Having a shared language amongst all team members involved can help save time in making sure everyone is aligned, there is no miscommunication, and not having the same questions asked over and over again. There is always one source of truth to reference.
Consistent Design Across Multiple Platforms
The creation of a design system requires to define the rules of how the design will be used across platforms, thus creating a consistent design no matter what platform the user may be using the product on.
For example, this can be seen easily across various Google products such Gmail, Google, or Youtube. They all use Google’s Material design and have a consistent and familiar feel. Whenever using these products I can tell from the design I am using a Google Product.
Apple also provides this distinction as well. My Macbook and iPhone that I use daily both follow the same design patterns, especially throughout all the apps. Even the Apple watch, despite how small it is, follows the same design patterns and interactions as all Apple products.
Enhances User Experience
By having a consistent design system across platforms, this enhances the user experience by creating harmony. A consistent use of colors, patterns, and interactions across different platforms creates a sense of familiarity and security to your users. A great example of this is Starbucks. No matter where you are in the world, Starbucks always feels familiar to the Starbucks you see at home.

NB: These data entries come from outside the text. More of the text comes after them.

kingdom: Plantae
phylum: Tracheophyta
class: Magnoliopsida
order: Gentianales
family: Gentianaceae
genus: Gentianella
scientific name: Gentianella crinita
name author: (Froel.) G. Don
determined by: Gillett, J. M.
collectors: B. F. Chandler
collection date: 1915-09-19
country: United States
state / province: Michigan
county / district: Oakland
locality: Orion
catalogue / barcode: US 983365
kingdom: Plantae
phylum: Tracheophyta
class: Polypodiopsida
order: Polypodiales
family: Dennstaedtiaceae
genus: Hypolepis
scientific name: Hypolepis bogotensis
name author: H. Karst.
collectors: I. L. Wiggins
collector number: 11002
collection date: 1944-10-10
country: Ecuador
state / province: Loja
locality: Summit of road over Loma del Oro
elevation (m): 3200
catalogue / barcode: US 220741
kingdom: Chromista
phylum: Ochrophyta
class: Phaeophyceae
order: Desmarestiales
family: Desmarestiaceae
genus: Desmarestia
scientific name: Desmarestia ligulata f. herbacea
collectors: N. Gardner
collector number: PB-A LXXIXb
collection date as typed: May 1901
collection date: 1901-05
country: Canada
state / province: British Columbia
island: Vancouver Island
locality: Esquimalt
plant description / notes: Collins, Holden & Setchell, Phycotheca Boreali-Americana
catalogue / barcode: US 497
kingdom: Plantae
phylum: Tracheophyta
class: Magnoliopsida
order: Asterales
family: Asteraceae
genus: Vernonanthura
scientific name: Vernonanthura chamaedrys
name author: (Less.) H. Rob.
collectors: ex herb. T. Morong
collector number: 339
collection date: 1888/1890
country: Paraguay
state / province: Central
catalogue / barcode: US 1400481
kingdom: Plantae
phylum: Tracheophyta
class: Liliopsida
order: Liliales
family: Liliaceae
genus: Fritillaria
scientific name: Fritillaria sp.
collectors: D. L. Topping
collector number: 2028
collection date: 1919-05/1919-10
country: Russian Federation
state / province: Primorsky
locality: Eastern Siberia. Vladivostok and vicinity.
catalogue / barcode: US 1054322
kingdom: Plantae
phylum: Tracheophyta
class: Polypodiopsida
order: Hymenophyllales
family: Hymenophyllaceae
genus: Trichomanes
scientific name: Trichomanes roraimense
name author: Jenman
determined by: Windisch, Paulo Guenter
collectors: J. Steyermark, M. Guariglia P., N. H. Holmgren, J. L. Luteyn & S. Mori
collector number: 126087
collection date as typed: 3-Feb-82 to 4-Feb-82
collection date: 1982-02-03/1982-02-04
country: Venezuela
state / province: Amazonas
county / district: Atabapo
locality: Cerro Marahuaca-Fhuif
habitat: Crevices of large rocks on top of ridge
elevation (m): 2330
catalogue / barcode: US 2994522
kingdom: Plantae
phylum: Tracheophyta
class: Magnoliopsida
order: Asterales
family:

Is it always beneficial to create a design system?
Large established companies that provide their app on multiple platforms tend to benefit the most from creating a well-documented design system due to their size and complexity. A design system provides a single source of truth given the number of employees, teams, and products the company may need to regulate.
On the other hand, if you’re a company with a single product that is very straight forward, it might not make sense to create a design system because there is less to regulate in terms of designs and less to communicate to your small team.
Creating a design system takes time and once it is “complete” it requires maintenance and will need to be iterated upon. This can be overbearing, especially when working on short-term projects. What can be utilized instead is either current successful designs systems for short term projects or front-end frameworks that have a minimal visual design that can be touched up to create a unique look and feel.
Overall, a design system can be a great addition to a company and its product(s). It provides consistency amongst designers & developers, consistency across platforms, and provides the user a sense of familiarity and security while using a product. For smaller teams and projects the time for creation and maintenance of a design system may be better spent working on the product. Lastly, even though it’s great that design systems create a set of rules and consistency, never be afraid to design solutions outside of the documented patterns as that allows for innovation.